Adrift after the death of her father, Grace Butler struggles to decide what comes next. When her great-grandmother Maggie shares the painful secret about Titanic that she's harbored for almost a lifetime, the revelation gives Grace new direction—and leads both her and Maggie to unexpected reunions with those they thought lost long ago.

Inspired by true events, The Girl Who Came Home poignantly blends fact and fiction to explore the Titanic tragedy's impact and its lasting repercussions on survivors and their descendants.

My Comments:
I thought this was a great read. I am a huge fan of historical fiction and I really enjoyed the way the author intertwined current day with the 1912 memories of the characters. In this story, the author takes true stories from the Titanic and real people who sailed, changes their names, and adds historical fiction to really engage the reader. This was a book I couldn't put down and I loved every bit of the story. Titanic has always interested in and to put it with historical fiction only makes it that more exciting. The story is so engaging you do not really know up until the end of the book who survives and what they leave behind... to share with their family and the readers...

I loved the author's writing style. Even though you are flipping from 1982 to the 1912, the author lays the chapters out logically and the changes in time are easily made so that you are able to take yourself from one time period to another. She also writes this story so vividly you can imagine yourself in 1912 with all the splendor that Titanic was and even as Maggie and her party of traveling across Ireland to meet the amazing ship for their voyage to America... you can feel yourself riding in the traps, walking alongside Titanic in wonder, and amazed at all there is in the third class... even a sink in your cabin!

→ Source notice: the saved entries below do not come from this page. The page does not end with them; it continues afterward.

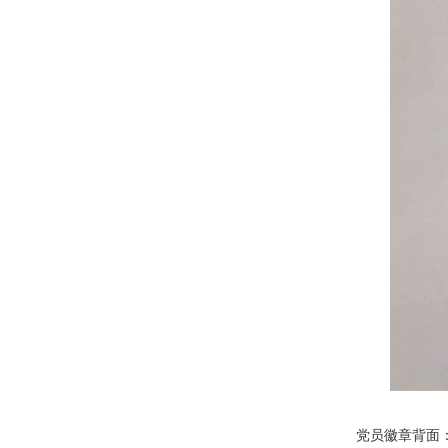
党员徽章背面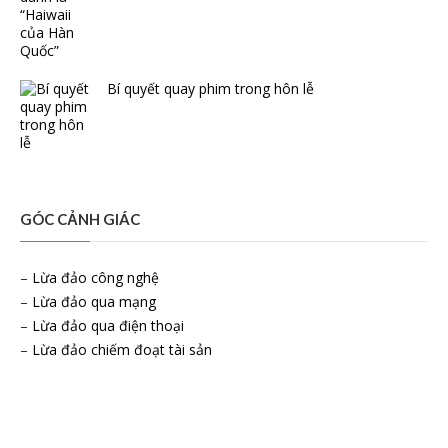
Bí quyết quay phim trong hôn lễ
GÓC CẢNH GIÁC
–
Lừa đảo công nghệ
–
Lừa đảo qua mạng
–
Lừa đảo qua điện thoại
–
Lừa đảo chiếm đoạt tài sản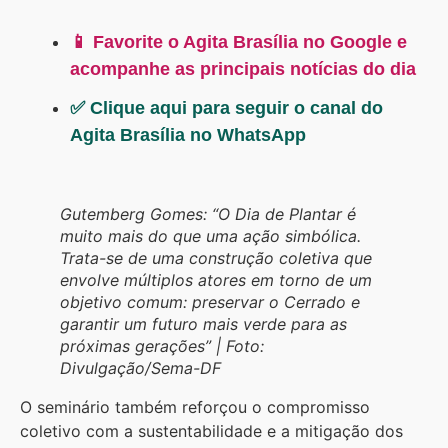
📱 Favorite o Agita Brasília no Google e
acompanhe as principais notícias do dia
✅ Clique aqui para seguir o canal do
Agita Brasília no WhatsApp
Gutemberg Gomes: “O Dia de Plantar é
muito mais do que uma ação simbólica.
Trata-se de uma construção coletiva que
envolve múltiplos atores em torno de um
objetivo comum: preservar o Cerrado e
garantir um futuro mais verde para as
próximas gerações” | Foto:
Divulgação/Sema-DF
O seminário também reforçou o compromisso
coletivo com a sustentabilidade e a mitigação dos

I look forward to more books from this author!

If I Stay by Gayle Forman

Author: Gayle Forman
Publish Date: April 2, 2009
Website: https://www.goodreads.com/author/show/295178.Gayle_Forman
ISBN: 0525421033
List Price: $9.99
My Rating: 3 out of 5 stars

Jacket Synopsis:
Just listen, Adam says with a voice that sounds like shrapnel.

I open my eyes wide now.
I sit up as much as I can.
And I listen.

Stay, he says.

Choices. Seventeen-year-old Mia is faced with some tough ones: Stay true to her first love—music—even if it means losing her boyfriend and leaving her family and friends behind?

Then one February morning Mia goes for a drive with her family, and in an instant, everything changes. Suddenly, all the choices are gone, except one. And it's the only one that matters.

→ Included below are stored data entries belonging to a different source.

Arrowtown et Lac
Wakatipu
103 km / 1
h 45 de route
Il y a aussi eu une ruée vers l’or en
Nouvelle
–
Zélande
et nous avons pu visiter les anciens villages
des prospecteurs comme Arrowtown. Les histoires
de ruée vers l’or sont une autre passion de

If I Stay is a heartachingly beautiful book about the power of love, the true meaning of family, and the choices we all make.

My Comments:
This is a cute, quick read. A range of emotions is experienced in her whole 24 hour period to decide to live or die in her purgatory type state. I really liked the story and the idea that we have a choice under certain circumstances to choose life or death from a third party view, contemplating, evaluating and checking the pros and cons of our choice. It was exciting and a book I couldn't put down ... but ... the end was a let down ... not in the inevitable decision Mia makes but in that it was so uneventful and abruptly ends without any emotion (happy or sad)... it just ends. It just seemed to be so much build... memories, decisions, visitors opinions, etc. and then done. I am not interested in picking up the second book to this one. I read the first chapter and "boring"... on to a new book and author.

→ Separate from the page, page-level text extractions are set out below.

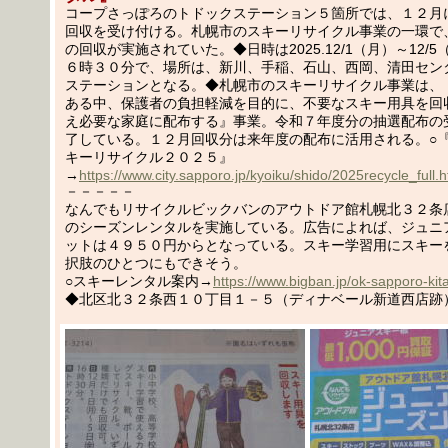
コープさっぽろのトドックステーション５箇所では、１２月
回収を受け付ける。札幌市のスキーリサイクル事業の一環で
の回収が実施されていた。◆日時は2025.12/1（月）～12/
６時３０分で、場所は、新川、手稲、石山、西岡、清田セン
ステーションとなる。◆札幌市のスキーリサイクル事業は、
ある中、保護者の負担軽減を目的に、不要なスキー用具を回
え必要な家庭に配布する』事業。令和７年度分の抽選配布の
了している。１２月回収分は来年度の配布に活用される。○
キーリサイクル２０２５』
→
https://www.city.sapporo.jp/kyoiku/shido/2025recycle_full.h
－－－－－
なんでもリサイクルビックバンのアウトドア館札幌北３２条
のシーズンレンタルを実施している。広告によれば、ジュニ
ットは４９５０円からとなっている。スキー学習用にスキー
択肢のひとつにもできそう。
○スキーレンタル案内→
https://www.bigban.jp/ok-sapporo-kita
◆北区北３２条西１０丁目１－５（ディナベール新道西店跡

I liked the writing style of Gayle Forman, but I just wish the ending was more fulfilling ... some kind of closure rather than it seeming that you "have" to go to book two to get that closure... Nope, not doing it.

I am interested in seeing the movie being made about the story to see which way Hardwicke takes it in (same director as Twilight). She always has an interesting interpretations of the book.